Components of the Methodological Framework
- Problem analysis
- Basic concepts of ecology, equilibrium and synergy
- Activities for group agro-ecological appraisals of farms and watersheds, including recording ecological histories, identifying weak links in the ecological chain and limiting factors in production, selecting principal problems, understanding their causes and proposing possible solutions
- Experimentation based on overcoming limiting factors, controlling variables
- Making valid comparisons and accurate measurements within the group
- Developing working hypothesis and designing experiments to test these
- Methods for recording observations and results
- Horizontal communication
- Developing natural resource management models
- Spreading traditional best agricultural practices/technologies relating to land development, water management, seed sowing, germination, storage and exchange mechanisms, pest management, harvesting, post-harvest technologies etc.
Guidelines for External Agencies to Facilitate a Farmer-to-Farmer Extension System
- Actively promote the development of sustainable, low-external input farming systems
- Provide direct and indirect technical, financial and managerial support for groups of farmer promoters.
- Train and orient farmer extensionists methodologically and technically in their new support roles.
- Document farmers’ experiences and testimonies in sustainable agriculture and make them available to different stakeholders through various communication channels preferably pictorials and mass media.
- Provide local, regional and national opportunities for farmer gatherings and exchanges, workshops etc.
Farmer-to-Farmer extension approach would also be relevant for regional agricultural policymakers, as the information obtained from the farmers from diverse agro-ecological situations will help make agricultural programmes more pragmatic. The programmes would better reflect farmer demands and enable effective implementation. It is also likely to give policymakers insight into the possible new roles for the agriculture extension workers, providing a rationale for redesigning their role as “carriers” of information.
The promotion of Farmer-to-Farmer extension systems should be driven by local farmers’ networks. This approach would facilitate ongoing dialogue among farmers in the district, fostering the exchange of sustainable agricultural practices pioneered by innovative farmers. The dissemination of relevant technologies would become more accessible through this network. Furthermore, these farmer gatherings have the potential to evolve into farmers’ organizations in the future, serving as advocacy groups at the district level. These organizations could advocate for farmers’ rights, effectively address their concerns and constraints with the state, and ensure their voices are heard.

★ ★ ★ ★ ★

§ TASK LIST:
**1.** In the farmer-to-farmer extension text, rewrite the passage that begins at the words "- Train and" and stops after "exchanges, workshops etc.", swapping "stakeholders" for "interested parties".
**2.** Answer these questions from the farmer-to-farmer extension text:
(a) What should drive the promotion of Farmer-to-Farmer extension systems?
(b) Which communication channels are preferred for making farmers' documented experiences available?
(c) At what level could future farmers' organizations serve as advocacy groups?
**3.** List every guideline the farmer-to-farmer extension text gives for external agencies.
Answer from the farmer-to-farmer extension text alone.

§ GIVEN DATA:
★ ★ ★ ★ ★

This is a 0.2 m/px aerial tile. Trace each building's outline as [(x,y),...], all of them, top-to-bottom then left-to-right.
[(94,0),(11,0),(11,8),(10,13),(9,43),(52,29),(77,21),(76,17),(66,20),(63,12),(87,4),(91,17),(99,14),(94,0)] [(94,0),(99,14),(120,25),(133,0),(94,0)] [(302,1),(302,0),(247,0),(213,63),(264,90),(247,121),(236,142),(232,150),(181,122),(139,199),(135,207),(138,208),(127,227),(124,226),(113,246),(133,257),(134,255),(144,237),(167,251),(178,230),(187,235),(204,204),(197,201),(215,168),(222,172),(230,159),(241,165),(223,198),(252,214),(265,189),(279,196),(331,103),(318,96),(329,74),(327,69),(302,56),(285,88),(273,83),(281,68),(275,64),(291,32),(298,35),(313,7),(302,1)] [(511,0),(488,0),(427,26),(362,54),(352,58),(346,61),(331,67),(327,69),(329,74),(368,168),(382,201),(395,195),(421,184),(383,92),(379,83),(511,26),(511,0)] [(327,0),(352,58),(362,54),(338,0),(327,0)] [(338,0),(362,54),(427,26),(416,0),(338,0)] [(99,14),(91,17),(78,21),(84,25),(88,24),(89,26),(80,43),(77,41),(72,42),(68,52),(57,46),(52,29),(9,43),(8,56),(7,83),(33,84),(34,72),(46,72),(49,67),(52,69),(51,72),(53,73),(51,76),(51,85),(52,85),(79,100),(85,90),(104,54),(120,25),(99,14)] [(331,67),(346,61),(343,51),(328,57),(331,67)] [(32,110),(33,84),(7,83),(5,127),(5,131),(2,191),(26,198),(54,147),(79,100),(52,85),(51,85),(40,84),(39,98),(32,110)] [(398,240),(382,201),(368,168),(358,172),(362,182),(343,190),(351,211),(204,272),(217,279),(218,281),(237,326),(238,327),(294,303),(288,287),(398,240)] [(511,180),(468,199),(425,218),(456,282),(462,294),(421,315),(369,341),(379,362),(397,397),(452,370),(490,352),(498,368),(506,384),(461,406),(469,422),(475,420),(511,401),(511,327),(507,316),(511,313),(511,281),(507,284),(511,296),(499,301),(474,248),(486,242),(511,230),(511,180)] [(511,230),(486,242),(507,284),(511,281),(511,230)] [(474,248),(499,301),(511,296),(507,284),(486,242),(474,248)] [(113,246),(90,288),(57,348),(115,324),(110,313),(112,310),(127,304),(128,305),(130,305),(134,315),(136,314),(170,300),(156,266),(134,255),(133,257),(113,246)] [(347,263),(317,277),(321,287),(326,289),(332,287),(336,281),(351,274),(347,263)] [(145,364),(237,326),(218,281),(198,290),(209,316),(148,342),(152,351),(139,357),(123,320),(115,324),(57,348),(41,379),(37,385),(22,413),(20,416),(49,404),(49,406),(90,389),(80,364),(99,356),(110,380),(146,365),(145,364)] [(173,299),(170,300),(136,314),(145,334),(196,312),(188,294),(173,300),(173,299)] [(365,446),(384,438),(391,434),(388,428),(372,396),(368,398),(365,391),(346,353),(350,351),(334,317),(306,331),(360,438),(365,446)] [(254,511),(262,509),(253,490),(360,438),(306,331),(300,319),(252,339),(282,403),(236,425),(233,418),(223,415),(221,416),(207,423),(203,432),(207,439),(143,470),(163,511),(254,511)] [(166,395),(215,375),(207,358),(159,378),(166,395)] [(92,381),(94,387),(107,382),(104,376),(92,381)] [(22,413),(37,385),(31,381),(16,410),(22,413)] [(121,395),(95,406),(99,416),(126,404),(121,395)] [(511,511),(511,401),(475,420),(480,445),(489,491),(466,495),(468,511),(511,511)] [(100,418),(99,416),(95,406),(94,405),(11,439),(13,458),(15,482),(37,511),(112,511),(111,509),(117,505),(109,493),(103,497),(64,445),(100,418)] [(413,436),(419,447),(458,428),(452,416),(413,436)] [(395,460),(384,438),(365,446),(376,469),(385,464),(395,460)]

★ ★ ★ ★ ★

§ SOLUTIONS TO EACH TASK:
**1.**
- Train and orient farmer extensionists methodologically and technically in their new support roles.
- Document farmers’ experiences and testimonies in sustainable agriculture and make them available to different interested parties through various communication channels preferably pictorials and mass media.
- Provide local, regional and national opportunities for farmer gatherings and exchanges, workshops etc.

**2.**
(a) Local farmers' networks.
(b) Pictorials and mass media.
(c) The district level.

**3.**
- Actively promote the development of sustainable, low-external input farming systems.
- Provide direct and indirect technical, financial and managerial support for groups of farmer promoters.
- Train and orient farmer extensionists methodologically and technically in their new support roles.
- Document farmers' experiences and testimonies in sustainable agriculture and make them available to different stakeholders through various communication channels, preferably pictorials and mass media.
- Provide local, regional and national opportunities for farmer gatherings and exchanges, workshops etc.